Research Article: Atoh8 acts as a regulator of chondrocyte proliferation and differentiation in endochondral bones

Date Published: August 26, 2019

Publisher: Public Library of Science

Author(s): Nadine Schroeder, Manuela Wuelling, Daniel Hoffmann, Beate Brand-Saberi, Andrea Vortkamp, Andre van Wijnen.


Atonal homolog 8 (Atoh8) is a transcription factor of the basic helix-loop-helix (bHLH) protein family, which is expressed in the cartilaginous elements of endochondral bones. To analyze its function during chondrogenesis we deleted Atoh8 in mice using a chondrocyte- (Atoh8flox/flox;Col2a1-Cre) and a germline- (Atoh8flox/flox;Prx1-Crefemale) specific Cre allele. In both strains, Atoh8 deletion leads to a reduced skeletal size of the axial and appendicular bones, but the stages of phenotypic manifestations differ. While we observed obviously shortened bones in Atoh8flox/flox;Col2a1-Cre mice only postnatally, the bones of Atoh8flox/flox;Prx1-Crefemale mice are characterized by a reduced bone length already at prenatal stages. Detailed histological and molecular investigations revealed reduced zones of proliferating and hypertrophic chondrocytes. In addition, Atoh8 deletion identified Atoh8 as a positive regulator of chondrocyte proliferation. As increased Atoh8 expression is found in the region of prehypertrophic chondrocytes where the expression of Ihh, a main regulator of chondrocyte proliferation and differentiation, is induced, we investigated a potential interaction of Atoh8 function and Ihh signaling. By activating Ihh signaling with Purmorphamine we demonstrate that Atoh8 regulates chondrocyte proliferation in parallel or downstream of Ihh signaling while it acts on the onset of hypertrophy upstream of Ihh likely by modulating Ihh expression levels.

Partial Text

During endochondral ossification, bones are formed by a multistep process, which includes the formation of a cartilage template of the later skeletal element and its subsequent replacement by bone. The cartilage anlagen originate in mesenchymal cells, which condense and differentiate into chondrocytes. These chondrocytes proliferate and express the extracellular matrix protein Collagen type 2 (Col2) [1]. Two subtypes of proliferating chondrocytes can be distinguished: round, slow proliferating cells at the end of the cartilage elements (round/resting chondrocytes) and flat, highly proliferating cells organized in columns towards the hypertrophic region (columnar chondrocytes).
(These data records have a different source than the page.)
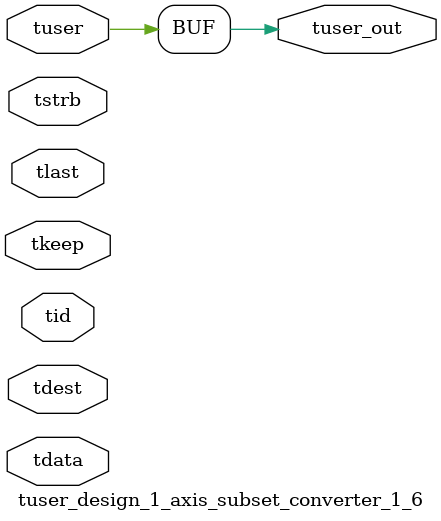
<source format=v>


`timescale 1ps/1ps

module tuser_design_1_axis_subset_converter_1_6 #
(
parameter C_S_AXIS_TUSER_WIDTH = 1,
parameter C_S_AXIS_TDATA_WIDTH = 32,
parameter C_S_AXIS_TID_WIDTH   = 0,
parameter C_S_AXIS_TDEST_WIDTH = 0,
parameter C_M_AXIS_TUSER_WIDTH = 1
)
(
input  [(C_S_AXIS_TUSER_WIDTH == 0 ? 1 : C_S_AXIS_TUSER_WIDTH)-1:0     ] tuser,
input  [(C_S_AXIS_TDATA_WIDTH == 0 ? 1 : C_S_AXIS_TDATA_WIDTH)-1:0     ] tdata,
input  [(C_S_AXIS_TID_WIDTH   == 0 ? 1 : C_S_AXIS_TID_WIDTH)-1:0       ] tid,
input  [(C_S_AXIS_TDEST_WIDTH == 0 ? 1 : C_S_AXIS_TDEST_WIDTH)-1:0     ] tdest,
input  [(C_S_AXIS_TDATA_WIDTH/8)-1:0 ] tkeep,
input  [(C_S_AXIS_TDATA_WIDTH/8)-1:0 ] tstrb,
input                                                                    tlast,
output [C_M_AXIS_TUSER_WIDTH-1:0] tuser_out
);

assign tuser_out = {tuser[0:0]};

endmodule


</source>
When the cartilage anlagen reach a critical size, proliferating chondrocytes in their center exit the cell cycle and differentiate into Indian hedgehog (Ihh) producing, prehypertrophic [2, 3] and, subsequently, Collagen type 10 (Col10) expressing, hypertrophic chondrocytes [4]. Eventually, blood vessels invade the zone of hypertrophic chondrocytes and the hypertrophic cells are replaced by bone and bone marrow. Postnatally, secondary ossification centers (SOC) are formed at the ends of the endochondral long bones. Between the two regions of ossification, parts of the embryonic cartilage, the so-called growth plates, remain to organize longitudinal growth after birth [5]. As longitudinal bone growth depends on the balance between chondrocyte proliferation and hypertrophic differentiation, both processes are tightly regulated. Although many regulators have been identified, clarifying the detailed molecular mechanisms is still in progress.

Members of the Atonal gene family, e.g. Atoh1 and Atoh7, have been associated with the development of sensory neurons and are typically classified as proneuronal genes [35–37]. Here we have investigated the role of Atoh8, a less well characterized member of the protein family, which is widely expressed in the developing embryo [8, 9, 14, 38, 39].